Go to the line in the entries below that holds "social platforms generated three point six" and repeat exactly from there through the line that holds "terms of the", inclusive.
★ ★ ★
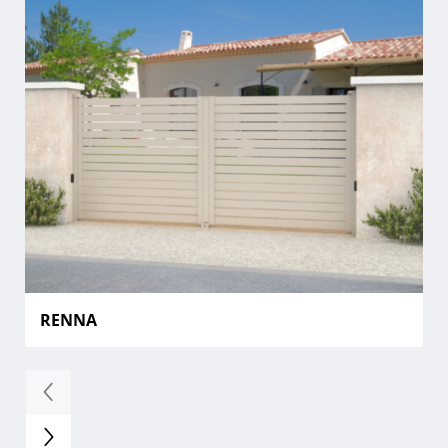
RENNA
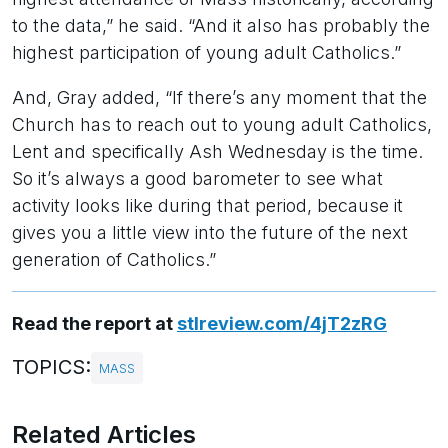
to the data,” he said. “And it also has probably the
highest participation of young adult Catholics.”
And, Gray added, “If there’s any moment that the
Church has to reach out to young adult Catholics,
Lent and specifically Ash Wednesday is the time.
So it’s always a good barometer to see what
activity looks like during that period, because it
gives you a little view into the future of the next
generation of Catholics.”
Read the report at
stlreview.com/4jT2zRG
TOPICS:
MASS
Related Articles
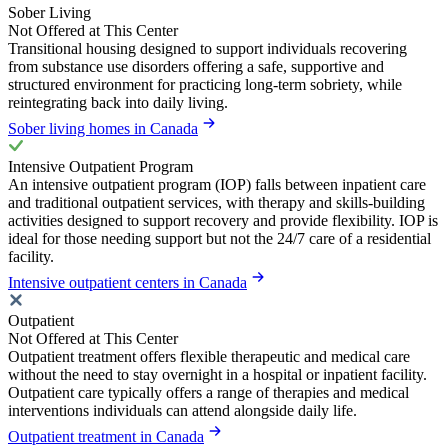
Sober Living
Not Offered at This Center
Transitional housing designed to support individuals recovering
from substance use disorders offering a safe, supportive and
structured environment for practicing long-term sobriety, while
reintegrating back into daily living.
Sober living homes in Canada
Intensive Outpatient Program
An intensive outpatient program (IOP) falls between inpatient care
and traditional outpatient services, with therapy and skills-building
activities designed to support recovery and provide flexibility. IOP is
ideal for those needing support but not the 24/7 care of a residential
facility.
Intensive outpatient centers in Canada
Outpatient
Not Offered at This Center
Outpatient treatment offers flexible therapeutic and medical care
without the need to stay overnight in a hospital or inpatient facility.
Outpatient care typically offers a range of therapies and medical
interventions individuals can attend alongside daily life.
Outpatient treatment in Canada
★ ★ ★
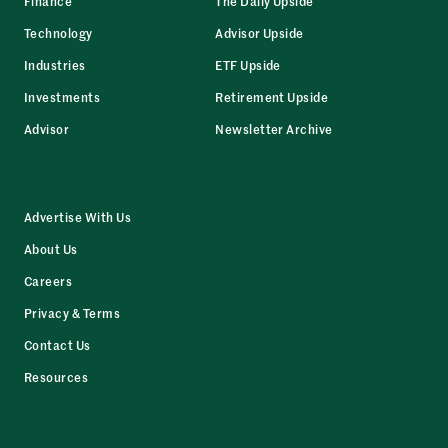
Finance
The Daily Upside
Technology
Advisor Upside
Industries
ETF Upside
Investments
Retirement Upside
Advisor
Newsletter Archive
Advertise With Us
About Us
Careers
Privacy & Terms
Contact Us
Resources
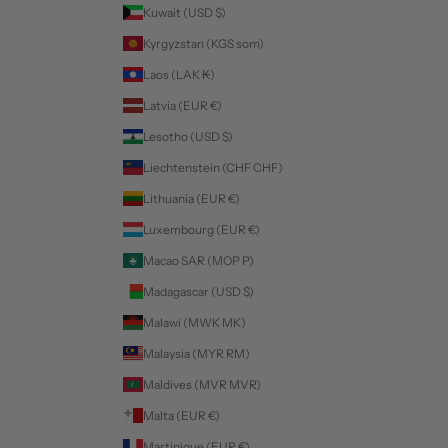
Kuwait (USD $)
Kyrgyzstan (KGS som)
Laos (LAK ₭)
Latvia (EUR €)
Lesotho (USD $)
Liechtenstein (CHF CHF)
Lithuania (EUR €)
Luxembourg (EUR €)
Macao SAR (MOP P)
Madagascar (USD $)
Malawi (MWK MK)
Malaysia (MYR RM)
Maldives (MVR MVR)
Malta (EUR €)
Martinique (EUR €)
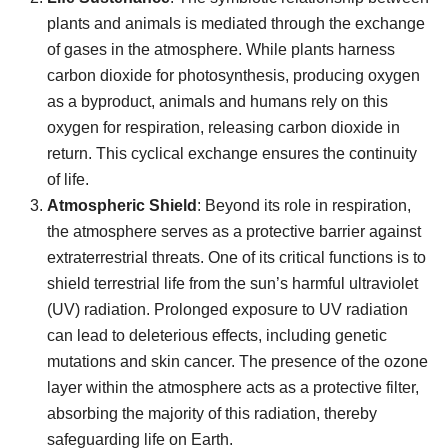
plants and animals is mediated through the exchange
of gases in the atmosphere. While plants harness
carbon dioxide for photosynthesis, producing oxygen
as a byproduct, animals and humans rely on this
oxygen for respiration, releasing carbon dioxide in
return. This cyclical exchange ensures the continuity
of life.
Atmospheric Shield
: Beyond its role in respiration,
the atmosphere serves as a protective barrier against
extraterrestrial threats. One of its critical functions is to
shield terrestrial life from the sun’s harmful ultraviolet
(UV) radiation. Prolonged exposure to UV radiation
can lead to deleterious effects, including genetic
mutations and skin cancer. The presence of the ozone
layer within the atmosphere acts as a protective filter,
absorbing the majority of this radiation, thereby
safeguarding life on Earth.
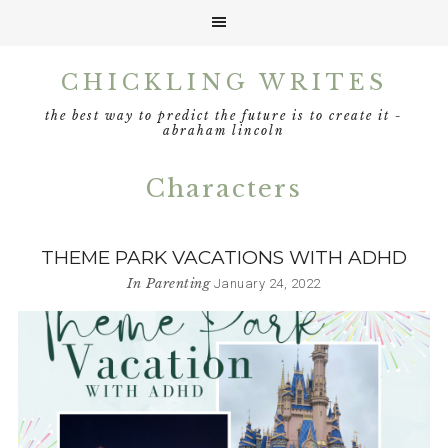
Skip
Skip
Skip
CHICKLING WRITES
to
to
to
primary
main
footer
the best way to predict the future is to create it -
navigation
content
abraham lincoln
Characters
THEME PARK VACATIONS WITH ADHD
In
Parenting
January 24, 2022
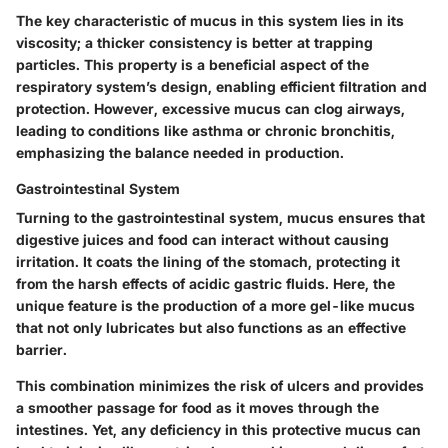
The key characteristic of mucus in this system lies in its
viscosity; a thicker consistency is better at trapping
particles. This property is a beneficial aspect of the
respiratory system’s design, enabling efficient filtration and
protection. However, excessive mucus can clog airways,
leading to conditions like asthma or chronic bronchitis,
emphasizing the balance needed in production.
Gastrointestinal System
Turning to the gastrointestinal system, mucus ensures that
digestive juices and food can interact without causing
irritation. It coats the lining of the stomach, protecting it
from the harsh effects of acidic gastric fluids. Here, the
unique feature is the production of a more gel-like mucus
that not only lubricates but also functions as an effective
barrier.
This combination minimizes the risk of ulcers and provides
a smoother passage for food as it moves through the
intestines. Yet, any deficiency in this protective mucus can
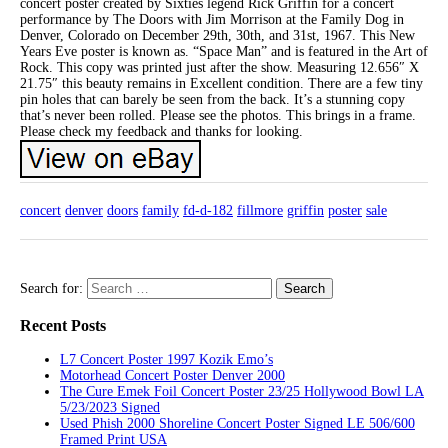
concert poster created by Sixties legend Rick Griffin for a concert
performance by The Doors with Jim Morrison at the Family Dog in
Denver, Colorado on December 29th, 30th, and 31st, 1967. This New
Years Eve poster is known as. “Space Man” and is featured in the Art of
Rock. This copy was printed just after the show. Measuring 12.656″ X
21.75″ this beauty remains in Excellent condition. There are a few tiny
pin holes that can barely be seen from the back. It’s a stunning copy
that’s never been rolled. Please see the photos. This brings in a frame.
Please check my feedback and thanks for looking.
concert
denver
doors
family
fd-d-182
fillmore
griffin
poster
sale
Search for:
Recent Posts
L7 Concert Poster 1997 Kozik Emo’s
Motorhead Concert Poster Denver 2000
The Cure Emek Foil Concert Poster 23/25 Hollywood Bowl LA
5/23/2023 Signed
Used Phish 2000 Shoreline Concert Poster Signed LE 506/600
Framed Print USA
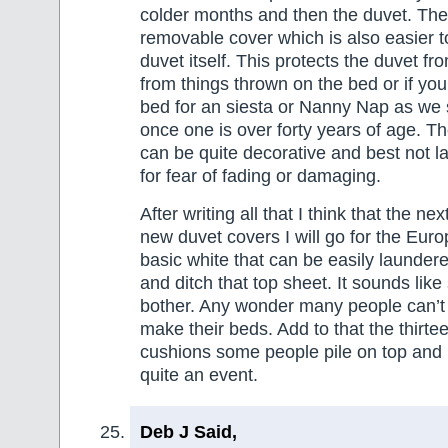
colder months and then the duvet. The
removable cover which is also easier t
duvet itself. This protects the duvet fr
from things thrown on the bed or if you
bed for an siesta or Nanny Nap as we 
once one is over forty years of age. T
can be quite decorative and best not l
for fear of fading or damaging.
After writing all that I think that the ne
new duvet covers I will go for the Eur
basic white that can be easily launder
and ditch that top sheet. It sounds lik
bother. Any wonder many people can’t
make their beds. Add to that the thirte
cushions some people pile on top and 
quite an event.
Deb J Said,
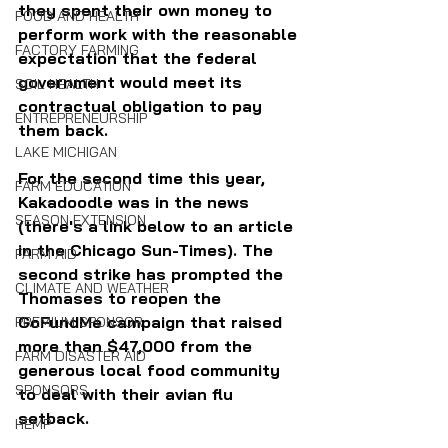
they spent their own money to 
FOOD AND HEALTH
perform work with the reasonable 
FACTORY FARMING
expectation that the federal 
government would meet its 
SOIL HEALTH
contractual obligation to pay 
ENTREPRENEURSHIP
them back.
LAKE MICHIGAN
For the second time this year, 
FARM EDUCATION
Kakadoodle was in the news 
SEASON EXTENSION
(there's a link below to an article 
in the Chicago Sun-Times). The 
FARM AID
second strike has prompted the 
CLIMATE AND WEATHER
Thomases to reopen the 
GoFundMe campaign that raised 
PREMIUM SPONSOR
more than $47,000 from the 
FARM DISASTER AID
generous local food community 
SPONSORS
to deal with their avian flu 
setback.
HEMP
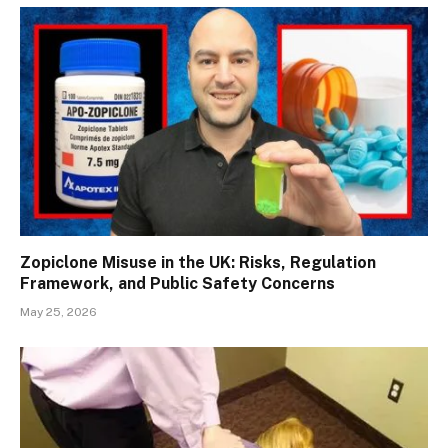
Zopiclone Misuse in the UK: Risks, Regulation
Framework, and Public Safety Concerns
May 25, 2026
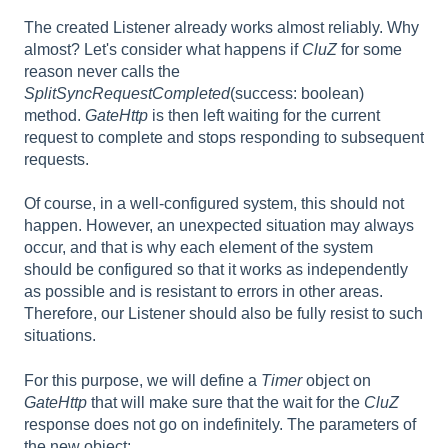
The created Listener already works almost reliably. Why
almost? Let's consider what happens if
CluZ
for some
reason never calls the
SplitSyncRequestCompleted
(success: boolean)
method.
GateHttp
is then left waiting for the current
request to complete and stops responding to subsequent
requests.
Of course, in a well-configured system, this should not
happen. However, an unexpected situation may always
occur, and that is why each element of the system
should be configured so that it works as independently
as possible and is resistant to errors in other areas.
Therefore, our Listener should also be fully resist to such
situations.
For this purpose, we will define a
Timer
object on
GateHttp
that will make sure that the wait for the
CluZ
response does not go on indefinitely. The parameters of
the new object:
★ ★ ★
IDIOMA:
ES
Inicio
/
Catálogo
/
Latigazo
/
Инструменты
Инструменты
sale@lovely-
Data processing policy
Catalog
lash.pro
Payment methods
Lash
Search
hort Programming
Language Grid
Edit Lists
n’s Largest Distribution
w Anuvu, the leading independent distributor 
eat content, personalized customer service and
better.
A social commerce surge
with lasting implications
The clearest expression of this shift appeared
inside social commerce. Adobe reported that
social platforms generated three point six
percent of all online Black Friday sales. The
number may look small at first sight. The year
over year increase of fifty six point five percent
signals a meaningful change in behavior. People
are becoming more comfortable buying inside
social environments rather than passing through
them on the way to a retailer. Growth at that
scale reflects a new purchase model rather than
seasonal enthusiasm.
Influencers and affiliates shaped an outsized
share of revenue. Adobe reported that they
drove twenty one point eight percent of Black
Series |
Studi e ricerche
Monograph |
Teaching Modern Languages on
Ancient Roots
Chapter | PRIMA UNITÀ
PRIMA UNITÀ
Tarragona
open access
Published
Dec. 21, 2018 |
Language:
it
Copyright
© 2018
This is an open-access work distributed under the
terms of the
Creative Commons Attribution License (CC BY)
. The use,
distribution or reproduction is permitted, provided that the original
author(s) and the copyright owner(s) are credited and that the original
★ ★ ★
Output for this exercise ::
social platforms generated three point six
percent of all online Black Friday sales. The
number may look small at first sight. The year
over year increase of fifty six point five percent
signals a meaningful change in behavior. People
are becoming more comfortable buying inside
social environments rather than passing through
them on the way to a retailer. Growth at that
scale reflects a new purchase model rather than
seasonal enthusiasm.
Influencers and affiliates shaped an outsized
share of revenue. Adobe reported that they
drove twenty one point eight percent of Black
Series |
Studi e ricerche
Monograph |
Teaching Modern Languages on
Ancient Roots
Chapter | PRIMA UNITÀ
PRIMA UNITÀ
Tarragona
open access
Published
Dec. 21, 2018 |
Language:
it
Copyright
© 2018
This is an open-access work distributed under the
terms of the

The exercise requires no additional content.